Que penser des nouvelles mesures de sécurité dans les écoles ? 

Le gouvernement a présenté ses nouvelles mesures de sécurité, appliquées dès la rentrée des classes 2016 au sein des établissements scolaires de France. Le dispositif prévoit notamment des exercices de simulation, en plus d'une mobilisation des forces de sécurité, de travaux destinés à sécuriser les zones vulnérables, et une sensibilisation des élèves aux gestes qui sauvent. Un exercice "attentat intrusion", devra ainsi être effectué avant les vacances de la Toussaint. Précisons que ces exercices sont adaptés à l'âge des enfants. Chez les tout-petits par exemple, il s'agira de se cacher ou de sortir sans faire le moindre bruit. Mais ces nouvelles mesures ne risquent-elles pas d'inquiéter davantage les enfants ? "Ces mesures de sécurité font place à la peur comme s'il s'agissait d'une menace permanente. Bien sûr, il ne faut pas minimiser les horreurs, mais relativiser et éviter de se laisser envahir par une peur permanente", commente Saverio Tomasella. Pour autant, "ces actes abominables, qui touchent la population nécessitent une protection de nos enfants, que l'on espère efficace". Pour le psychanalyste, il est indispensable de rappeler aux enfants que ces exercices sont mis en place pour les protéger et d'avoir un discours positif. "Les écoliers pourront être stressés le jour de l'exercice, mais après tout, il se rendront compte que tout s'est bien déroulé", ajoute-t-il. Ils prouvent en outre que nous sommes solidaires et que nous nous organisons. 

Après un événement tragique, laisser l'enfant s'exprimer

Après un événement, comme un attentat terroriste, un enfant a besoin d'extérioriser ce qu'il a vécu. "L'enfant est dans l'incompréhension la plus totale. Il est confronté à l'absurdité et à la violence extrême puisqu'il s'agit d'un assassinat volontaire", précise le psychanalyste. Les parents doivent cependant répondre à ses interrogations de manière adaptée à son âge. S'il est tout petit par exemple, adoptez un discours sans préciser de détails. "Un méchant Monsieur a tué plusieurs personnes. On est très triste et nous allons penser (ou prier) pour ces personnes". Il est nécessaire par ailleurs de rappeler que "cela est très mal, interdit, et que la loi protège chaque être humain car la vie est importante et doit être protégée", explique Saverio Tomasella. Précisez-lui aussi que "tout est mis en oeuvre pour nous protéger, et que ces terroristes vont être jugés pour leurs actes". Par ailleurs, chaque enfant réagit différemment : certains ne parviennent pas à mettre de mots sur leurs émotions. Dans ce cas, "on peut tout à fait leur proposer de réaliser un dessin, un modelage, une peinture afin de les laisser s'exprimer autrement", conseille Saverio Tomasella.

Énoncé A:
Reproduisez les entrées depuis la ligne contenant « Aggravated Assault, Aggravated Battery, Robbery, Theft, Total » jusqu'à la fin des entrées, en remplaçant « chart » par « graph » et sans rien modifier d'autre.

Données fournies:
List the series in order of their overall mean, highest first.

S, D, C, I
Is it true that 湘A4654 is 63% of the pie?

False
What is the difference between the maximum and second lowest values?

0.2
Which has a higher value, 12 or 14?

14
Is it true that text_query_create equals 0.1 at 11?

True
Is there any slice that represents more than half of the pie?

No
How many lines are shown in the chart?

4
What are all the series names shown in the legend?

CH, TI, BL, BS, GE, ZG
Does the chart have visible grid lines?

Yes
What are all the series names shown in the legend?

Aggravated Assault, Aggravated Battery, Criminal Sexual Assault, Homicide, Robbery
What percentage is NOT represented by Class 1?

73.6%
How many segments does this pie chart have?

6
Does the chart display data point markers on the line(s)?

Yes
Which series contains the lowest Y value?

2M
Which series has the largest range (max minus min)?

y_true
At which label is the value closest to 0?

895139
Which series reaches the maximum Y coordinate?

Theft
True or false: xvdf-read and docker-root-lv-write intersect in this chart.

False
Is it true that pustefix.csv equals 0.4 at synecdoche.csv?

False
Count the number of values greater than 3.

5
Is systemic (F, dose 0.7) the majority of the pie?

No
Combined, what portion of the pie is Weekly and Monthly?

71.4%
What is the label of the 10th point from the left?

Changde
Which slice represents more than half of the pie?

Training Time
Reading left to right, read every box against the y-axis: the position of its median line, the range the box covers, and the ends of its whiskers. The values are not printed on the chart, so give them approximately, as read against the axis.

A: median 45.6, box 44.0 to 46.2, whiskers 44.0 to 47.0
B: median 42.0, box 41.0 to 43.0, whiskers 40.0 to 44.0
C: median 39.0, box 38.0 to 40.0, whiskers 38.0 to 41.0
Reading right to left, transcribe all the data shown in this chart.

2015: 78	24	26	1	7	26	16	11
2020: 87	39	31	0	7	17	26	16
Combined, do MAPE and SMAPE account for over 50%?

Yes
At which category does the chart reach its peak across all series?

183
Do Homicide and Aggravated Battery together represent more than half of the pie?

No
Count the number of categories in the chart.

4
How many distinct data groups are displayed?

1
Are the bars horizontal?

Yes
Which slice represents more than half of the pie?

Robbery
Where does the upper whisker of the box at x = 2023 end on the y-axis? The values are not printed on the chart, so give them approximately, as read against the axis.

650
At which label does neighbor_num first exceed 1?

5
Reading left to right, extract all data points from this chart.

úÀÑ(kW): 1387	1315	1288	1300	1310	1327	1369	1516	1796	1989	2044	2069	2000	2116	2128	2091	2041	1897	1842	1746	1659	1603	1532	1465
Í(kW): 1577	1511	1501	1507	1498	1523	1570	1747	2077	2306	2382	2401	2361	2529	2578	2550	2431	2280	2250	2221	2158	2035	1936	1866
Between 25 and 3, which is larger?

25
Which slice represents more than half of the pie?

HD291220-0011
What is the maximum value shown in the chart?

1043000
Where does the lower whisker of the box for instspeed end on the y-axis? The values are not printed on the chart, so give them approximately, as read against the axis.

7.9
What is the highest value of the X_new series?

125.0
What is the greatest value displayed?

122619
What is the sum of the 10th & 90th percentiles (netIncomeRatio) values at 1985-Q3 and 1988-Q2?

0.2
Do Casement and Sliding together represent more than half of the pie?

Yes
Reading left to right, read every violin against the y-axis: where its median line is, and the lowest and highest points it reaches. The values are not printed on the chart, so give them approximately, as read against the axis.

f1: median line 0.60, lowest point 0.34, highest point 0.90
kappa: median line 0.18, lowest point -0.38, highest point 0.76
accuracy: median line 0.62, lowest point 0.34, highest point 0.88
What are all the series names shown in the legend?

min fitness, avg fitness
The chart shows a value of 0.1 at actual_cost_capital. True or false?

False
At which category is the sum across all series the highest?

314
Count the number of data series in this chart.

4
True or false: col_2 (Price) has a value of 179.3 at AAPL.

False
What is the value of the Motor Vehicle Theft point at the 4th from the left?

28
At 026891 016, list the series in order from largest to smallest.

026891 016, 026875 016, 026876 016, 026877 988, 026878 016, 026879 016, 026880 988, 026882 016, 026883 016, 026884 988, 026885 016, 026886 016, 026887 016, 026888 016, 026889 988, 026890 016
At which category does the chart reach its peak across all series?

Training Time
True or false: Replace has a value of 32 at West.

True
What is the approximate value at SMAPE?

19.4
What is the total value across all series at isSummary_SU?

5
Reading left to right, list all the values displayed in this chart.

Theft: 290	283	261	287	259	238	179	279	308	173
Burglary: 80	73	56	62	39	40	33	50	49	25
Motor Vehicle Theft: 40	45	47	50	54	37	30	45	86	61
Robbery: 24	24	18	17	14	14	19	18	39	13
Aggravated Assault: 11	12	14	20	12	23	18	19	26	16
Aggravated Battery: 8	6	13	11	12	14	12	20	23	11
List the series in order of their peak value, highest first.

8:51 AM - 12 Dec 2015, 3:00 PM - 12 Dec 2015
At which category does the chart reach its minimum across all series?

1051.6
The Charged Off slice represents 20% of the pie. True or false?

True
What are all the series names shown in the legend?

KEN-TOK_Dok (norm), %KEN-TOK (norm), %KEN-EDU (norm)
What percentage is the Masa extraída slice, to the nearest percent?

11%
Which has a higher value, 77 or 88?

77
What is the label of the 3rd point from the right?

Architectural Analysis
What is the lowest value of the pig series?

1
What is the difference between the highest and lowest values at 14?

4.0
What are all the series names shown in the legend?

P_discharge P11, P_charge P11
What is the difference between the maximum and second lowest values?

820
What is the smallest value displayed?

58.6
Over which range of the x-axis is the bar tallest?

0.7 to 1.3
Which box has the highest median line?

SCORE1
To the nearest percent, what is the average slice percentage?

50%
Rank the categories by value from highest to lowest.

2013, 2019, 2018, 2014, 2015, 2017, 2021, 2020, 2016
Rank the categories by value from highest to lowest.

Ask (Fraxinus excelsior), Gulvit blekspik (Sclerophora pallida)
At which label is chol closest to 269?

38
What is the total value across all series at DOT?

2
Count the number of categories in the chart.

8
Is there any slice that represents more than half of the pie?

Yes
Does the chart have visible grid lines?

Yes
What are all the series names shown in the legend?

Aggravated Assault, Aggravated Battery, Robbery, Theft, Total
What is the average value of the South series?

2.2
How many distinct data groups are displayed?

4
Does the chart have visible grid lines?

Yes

Énoncé B:
Citez toutes les mesures que prévoit le dispositif gouvernemental décrit dans le texte sur la sécurité dans les écoles.

Réponse A:
Aggravated Assault, Aggravated Battery, Robbery, Theft, Total
What is the average value of the South series?

2.2
How many distinct data groups are displayed?

4
Does the graph have visible grid lines?

Yes

Réponse B:
- des exercices de simulation
- une mobilisation des forces de sécurité
- des travaux destinés à sécuriser les zones vulnérables
- une sensibilisation des élèves aux gestes qui sauvent